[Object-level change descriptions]
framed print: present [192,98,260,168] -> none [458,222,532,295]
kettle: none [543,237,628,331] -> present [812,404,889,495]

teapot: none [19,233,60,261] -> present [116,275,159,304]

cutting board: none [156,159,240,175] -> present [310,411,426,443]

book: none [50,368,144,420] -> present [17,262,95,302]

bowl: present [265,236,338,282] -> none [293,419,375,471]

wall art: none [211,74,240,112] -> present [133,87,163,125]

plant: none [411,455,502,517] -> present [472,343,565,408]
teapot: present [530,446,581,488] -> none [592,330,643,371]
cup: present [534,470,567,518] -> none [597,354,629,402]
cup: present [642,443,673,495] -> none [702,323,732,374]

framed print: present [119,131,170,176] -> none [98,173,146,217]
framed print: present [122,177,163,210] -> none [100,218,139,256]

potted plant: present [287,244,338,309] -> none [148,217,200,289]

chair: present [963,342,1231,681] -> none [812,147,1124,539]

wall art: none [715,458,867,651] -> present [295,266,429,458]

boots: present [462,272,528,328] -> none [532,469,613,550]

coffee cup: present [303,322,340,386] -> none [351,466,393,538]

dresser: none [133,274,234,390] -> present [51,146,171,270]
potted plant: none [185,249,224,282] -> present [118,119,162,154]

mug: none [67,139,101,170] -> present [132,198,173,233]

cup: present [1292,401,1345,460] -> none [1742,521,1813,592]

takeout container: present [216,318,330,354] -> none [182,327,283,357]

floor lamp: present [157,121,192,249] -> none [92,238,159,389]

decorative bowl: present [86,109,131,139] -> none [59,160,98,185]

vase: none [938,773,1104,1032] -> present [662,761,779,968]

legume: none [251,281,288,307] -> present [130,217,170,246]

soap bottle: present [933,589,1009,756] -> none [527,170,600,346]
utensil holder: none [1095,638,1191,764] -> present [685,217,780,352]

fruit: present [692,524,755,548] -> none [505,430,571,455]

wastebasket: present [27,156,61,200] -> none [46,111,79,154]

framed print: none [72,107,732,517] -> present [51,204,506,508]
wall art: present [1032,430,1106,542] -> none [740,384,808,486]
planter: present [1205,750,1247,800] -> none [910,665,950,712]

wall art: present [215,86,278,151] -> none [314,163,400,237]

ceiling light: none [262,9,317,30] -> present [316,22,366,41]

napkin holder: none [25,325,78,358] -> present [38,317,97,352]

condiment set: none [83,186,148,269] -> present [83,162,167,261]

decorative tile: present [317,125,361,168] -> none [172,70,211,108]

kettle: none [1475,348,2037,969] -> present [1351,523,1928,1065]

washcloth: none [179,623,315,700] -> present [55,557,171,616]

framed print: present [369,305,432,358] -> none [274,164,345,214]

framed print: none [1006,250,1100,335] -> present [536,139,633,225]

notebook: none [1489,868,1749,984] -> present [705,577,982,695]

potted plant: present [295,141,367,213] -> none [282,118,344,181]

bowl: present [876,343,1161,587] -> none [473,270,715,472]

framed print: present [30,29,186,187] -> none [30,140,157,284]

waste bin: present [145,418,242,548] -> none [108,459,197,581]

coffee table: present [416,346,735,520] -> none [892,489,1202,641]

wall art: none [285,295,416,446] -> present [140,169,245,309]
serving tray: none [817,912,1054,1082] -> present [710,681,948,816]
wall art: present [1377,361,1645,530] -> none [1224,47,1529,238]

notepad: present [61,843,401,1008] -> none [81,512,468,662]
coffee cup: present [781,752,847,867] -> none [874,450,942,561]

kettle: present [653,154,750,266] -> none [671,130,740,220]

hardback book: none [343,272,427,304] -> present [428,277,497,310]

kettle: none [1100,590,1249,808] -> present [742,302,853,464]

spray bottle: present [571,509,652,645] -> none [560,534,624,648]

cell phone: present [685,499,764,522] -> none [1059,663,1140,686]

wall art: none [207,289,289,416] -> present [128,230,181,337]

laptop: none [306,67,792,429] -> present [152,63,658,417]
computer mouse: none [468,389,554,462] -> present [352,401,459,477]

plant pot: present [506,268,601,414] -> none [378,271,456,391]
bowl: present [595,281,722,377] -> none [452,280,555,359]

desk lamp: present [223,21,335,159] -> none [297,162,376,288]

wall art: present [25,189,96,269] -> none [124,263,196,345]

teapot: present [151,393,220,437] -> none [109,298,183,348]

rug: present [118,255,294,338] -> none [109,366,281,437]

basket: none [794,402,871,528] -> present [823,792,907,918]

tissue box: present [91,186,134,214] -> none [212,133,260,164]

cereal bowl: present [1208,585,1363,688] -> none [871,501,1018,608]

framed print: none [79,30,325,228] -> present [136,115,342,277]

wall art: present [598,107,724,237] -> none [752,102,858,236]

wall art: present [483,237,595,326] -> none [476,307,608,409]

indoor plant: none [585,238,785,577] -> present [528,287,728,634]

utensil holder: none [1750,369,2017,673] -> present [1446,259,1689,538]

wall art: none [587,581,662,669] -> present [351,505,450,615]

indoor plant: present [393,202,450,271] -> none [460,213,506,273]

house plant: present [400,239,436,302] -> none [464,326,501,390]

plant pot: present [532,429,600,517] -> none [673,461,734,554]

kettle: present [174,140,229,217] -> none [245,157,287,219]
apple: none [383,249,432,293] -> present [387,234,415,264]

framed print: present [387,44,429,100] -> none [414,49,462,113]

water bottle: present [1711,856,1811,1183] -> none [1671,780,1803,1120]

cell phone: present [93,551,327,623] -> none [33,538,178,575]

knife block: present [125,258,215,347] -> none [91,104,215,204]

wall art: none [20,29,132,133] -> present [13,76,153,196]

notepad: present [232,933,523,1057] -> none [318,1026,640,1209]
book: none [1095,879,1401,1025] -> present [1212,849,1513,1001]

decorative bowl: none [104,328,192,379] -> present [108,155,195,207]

**DIRECTIVE**
Your task is to restate every record word for word.

**TASK RESULT**
framed print: present [192,98,260,168] -> none [458,222,532,295]
kettle: none [543,237,628,331] -> present [812,404,889,495]

teapot: none [19,233,60,261] -> present [116,275,159,304]

cutting board: none [156,159,240,175] -> present [310,411,426,443]

book: none [50,368,144,420] -> present [17,262,95,302]

bowl: present [265,236,338,282] -> none [293,419,375,471]

wall art: none [211,74,240,112] -> present [133,87,163,125]

plant: none [411,455,502,517] -> present [472,343,565,408]
teapot: present [530,446,581,488] -> none [592,330,643,371]
cup: present [534,470,567,518] -> none [597,354,629,402]
cup: present [642,443,673,495] -> none [702,323,732,374]

framed print: present [119,131,170,176] -> none [98,173,146,217]
framed print: present [122,177,163,210] -> none [100,218,139,256]

potted plant: present [287,244,338,309] -> none [148,217,200,289]

chair: present [963,342,1231,681] -> none [812,147,1124,539]

wall art: none [715,458,867,651] -> present [295,266,429,458]

boots: present [462,272,528,328] -> none [532,469,613,550]

coffee cup: present [303,322,340,386] -> none [351,466,393,538]

dresser: none [133,274,234,390] -> present [51,146,171,270]
potted plant: none [185,249,224,282] -> present [118,119,162,154]

mug: none [67,139,101,170] -> present [132,198,173,233]

cup: present [1292,401,1345,460] -> none [1742,521,1813,592]

takeout container: present [216,318,330,354] -> none [182,327,283,357]

floor lamp: present [157,121,192,249] -> none [92,238,159,389]

decorative bowl: present [86,109,131,139] -> none [59,160,98,185]

vase: none [938,773,1104,1032] -> present [662,761,779,968]

legume: none [251,281,288,307] -> present [130,217,170,246]

soap bottle: present [933,589,1009,756] -> none [527,170,600,346]
utensil holder: none [1095,638,1191,764] -> present [685,217,780,352]

fruit: present [692,524,755,548] -> none [505,430,571,455]

wastebasket: present [27,156,61,200] -> none [46,111,79,154]

framed print: none [72,107,732,517] -> present [51,204,506,508]
wall art: present [1032,430,1106,542] -> none [740,384,808,486]
planter: present [1205,750,1247,800] -> none [910,665,950,712]

wall art: present [215,86,278,151] -> none [314,163,400,237]

ceiling light: none [262,9,317,30] -> present [316,22,366,41]

napkin holder: none [25,325,78,358] -> present [38,317,97,352]

condiment set: none [83,186,148,269] -> present [83,162,167,261]

decorative tile: present [317,125,361,168] -> none [172,70,211,108]

kettle: none [1475,348,2037,969] -> present [1351,523,1928,1065]

washcloth: none [179,623,315,700] -> present [55,557,171,616]

framed print: present [369,305,432,358] -> none [274,164,345,214]

framed print: none [1006,250,1100,335] -> present [536,139,633,225]

notebook: none [1489,868,1749,984] -> present [705,577,982,695]

potted plant: present [295,141,367,213] -> none [282,118,344,181]

bowl: present [876,343,1161,587] -> none [473,270,715,472]

framed print: present [30,29,186,187] -> none [30,140,157,284]

waste bin: present [145,418,242,548] -> none [108,459,197,581]

coffee table: present [416,346,735,520] -> none [892,489,1202,641]

wall art: none [285,295,416,446] -> present [140,169,245,309]
serving tray: none [817,912,1054,1082] -> present [710,681,948,816]
wall art: present [1377,361,1645,530] -> none [1224,47,1529,238]

notepad: present [61,843,401,1008] -> none [81,512,468,662]
coffee cup: present [781,752,847,867] -> none [874,450,942,561]

kettle: present [653,154,750,266] -> none [671,130,740,220]

hardback book: none [343,272,427,304] -> present [428,277,497,310]

kettle: none [1100,590,1249,808] -> present [742,302,853,464]

spray bottle: present [571,509,652,645] -> none [560,534,624,648]

cell phone: present [685,499,764,522] -> none [1059,663,1140,686]

wall art: none [207,289,289,416] -> present [128,230,181,337]

laptop: none [306,67,792,429] -> present [152,63,658,417]
computer mouse: none [468,389,554,462] -> present [352,401,459,477]

plant pot: present [506,268,601,414] -> none [378,271,456,391]
bowl: present [595,281,722,377] -> none [452,280,555,359]

desk lamp: present [223,21,335,159] -> none [297,162,376,288]

wall art: present [25,189,96,269] -> none [124,263,196,345]

teapot: present [151,393,220,437] -> none [109,298,183,348]

rug: present [118,255,294,338] -> none [109,366,281,437]

basket: none [794,402,871,528] -> present [823,792,907,918]

tissue box: present [91,186,134,214] -> none [212,133,260,164]

cereal bowl: present [1208,585,1363,688] -> none [871,501,1018,608]

framed print: none [79,30,325,228] -> present [136,115,342,277]

wall art: present [598,107,724,237] -> none [752,102,858,236]

wall art: present [483,237,595,326] -> none [476,307,608,409]

indoor plant: none [585,238,785,577] -> present [528,287,728,634]

utensil holder: none [1750,369,2017,673] -> present [1446,259,1689,538]

wall art: none [587,581,662,669] -> present [351,505,450,615]

indoor plant: present [393,202,450,271] -> none [460,213,506,273]

house plant: present [400,239,436,302] -> none [464,326,501,390]

plant pot: present [532,429,600,517] -> none [673,461,734,554]

kettle: present [174,140,229,217] -> none [245,157,287,219]
apple: none [383,249,432,293] -> present [387,234,415,264]

framed print: present [387,44,429,100] -> none [414,49,462,113]

water bottle: present [1711,856,1811,1183] -> none [1671,780,1803,1120]

cell phone: present [93,551,327,623] -> none [33,538,178,575]

knife block: present [125,258,215,347] -> none [91,104,215,204]

wall art: none [20,29,132,133] -> present [13,76,153,196]

notepad: present [232,933,523,1057] -> none [318,1026,640,1209]
book: none [1095,879,1401,1025] -> present [1212,849,1513,1001]

decorative bowl: none [104,328,192,379] -> present [108,155,195,207]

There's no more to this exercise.